I am going to miss the classroom and the insights that I have gained. I am going to miss the conversations and social aspects of being with others who share my perspective. I am going to miss the Professors who inspired me and believed in me and encouraged me to stick with it when everything inside of me was begging me to just stay in bed and fade away. This illness has been very isolating for me. It has been a struggle to keep up with my readings and writing my papers when my brain function comes and goes like the wind and I have to spend days on end in the dark.

It is sort of a miracle that I made it through the coursework at all! Oy! I don't want to jinx myself - I do have one policy paper left and 200 hours of practicum AND MY THESIS left to do. I guess I shouldn't be too quick to attribute my success to a 'miracle'. 
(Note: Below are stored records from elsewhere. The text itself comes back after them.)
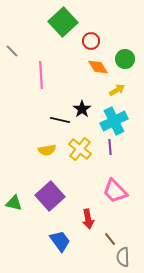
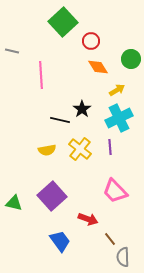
gray line: rotated 32 degrees counterclockwise
green circle: moved 6 px right
cyan cross: moved 5 px right, 3 px up
purple square: moved 2 px right
red arrow: rotated 60 degrees counterclockwise
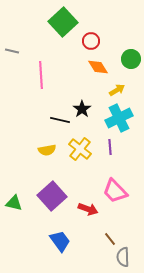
red arrow: moved 10 px up
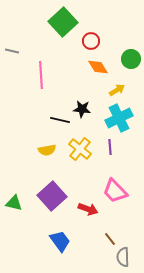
black star: rotated 30 degrees counterclockwise
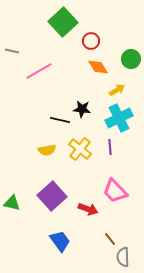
pink line: moved 2 px left, 4 px up; rotated 64 degrees clockwise
green triangle: moved 2 px left
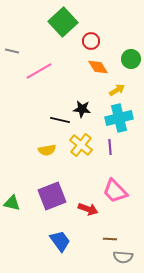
cyan cross: rotated 12 degrees clockwise
yellow cross: moved 1 px right, 4 px up
purple square: rotated 20 degrees clockwise
brown line: rotated 48 degrees counterclockwise
gray semicircle: rotated 84 degrees counterclockwise
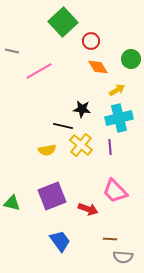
black line: moved 3 px right, 6 px down
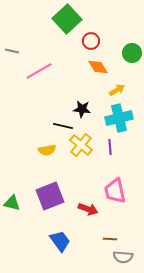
green square: moved 4 px right, 3 px up
green circle: moved 1 px right, 6 px up
pink trapezoid: rotated 32 degrees clockwise
purple square: moved 2 px left
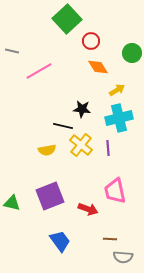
purple line: moved 2 px left, 1 px down
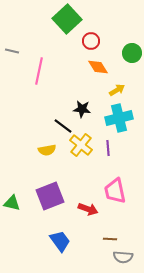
pink line: rotated 48 degrees counterclockwise
black line: rotated 24 degrees clockwise
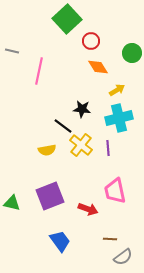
gray semicircle: rotated 42 degrees counterclockwise
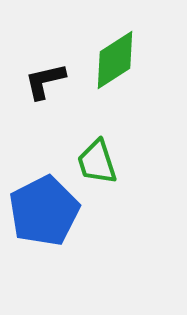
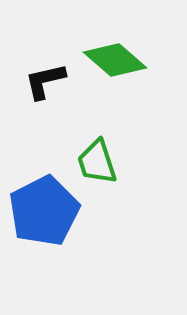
green diamond: rotated 74 degrees clockwise
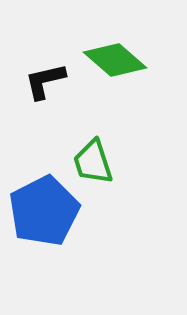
green trapezoid: moved 4 px left
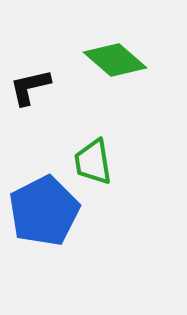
black L-shape: moved 15 px left, 6 px down
green trapezoid: rotated 9 degrees clockwise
What is left for me to complete can all be completed from home, with the exception of some focus groups that I will be holding as part of my thesis research. I will not have to attend campus with any regularity and that is a huge relief for me. It will make it a lot easier to manage my life and my health. When I have a term with a class, I can't do anything outside of going to class. This results in four months of being homebound, having very minimal visitors, spending many days and nights incapacitated, and struggling to complete my readings, do my research and write my papers. 

Nothing about going to the school has been easy. I had to negotiate a disability identity in order to access the accommodations that I required. This was a very confusing experience for me and I didn't always feel comfortable identifying as disabled, and yet, if I didn't I couldn't get the accessible learning and accommodations that I required in order to continue with my studies. In hindsight, I can say that perhaps grad school was also the best place to be negotiating a disability identity. I have had to negotiate many marginalized identities throughout my life and adding one more to the long list has not been easy. Social justice, critical and disability justice, transformative and environmental justice frameworks have really empowered me and provided me with theoretical tools to make sense of my experiences. School has been a relatively 'safe' place for me develop knowledge, practice skills, and expertise, while I recover from ES/MCS. 

I have worked long enough in my life to know that grad school is not anything like the 'real world'. Not in any way. I recognize the privileged position of being a student and a researcher within an academic institution. As I move closer to the end of my program, my uncertainty about the future becomes increasingly salient. It took me five terms to figure out how to use my privilege as a student and how to be successful as a student and now it is all coming to an end. Out in the 'real world' my marginalized identities will be much harder to negotiate. I know this very well. I have no illusions about higher education.

Did I mention I was having mixed feelings?

Life as a student has become a sort of manageable way to live. I have a lot of access and equity support, and accommodations. I have been able to do research that interests me and is relevant to my life and my communities. I have been able to establish myself as an expert among academics and educate others about ES/MCS. School has helped me feel validated in my identities, even my marginalized ones.

I have to be perfectly honest and say that I have no idea what comes next. But I do know that it will not involve working inside of an hermetically sealed building with poor air quality and circulation.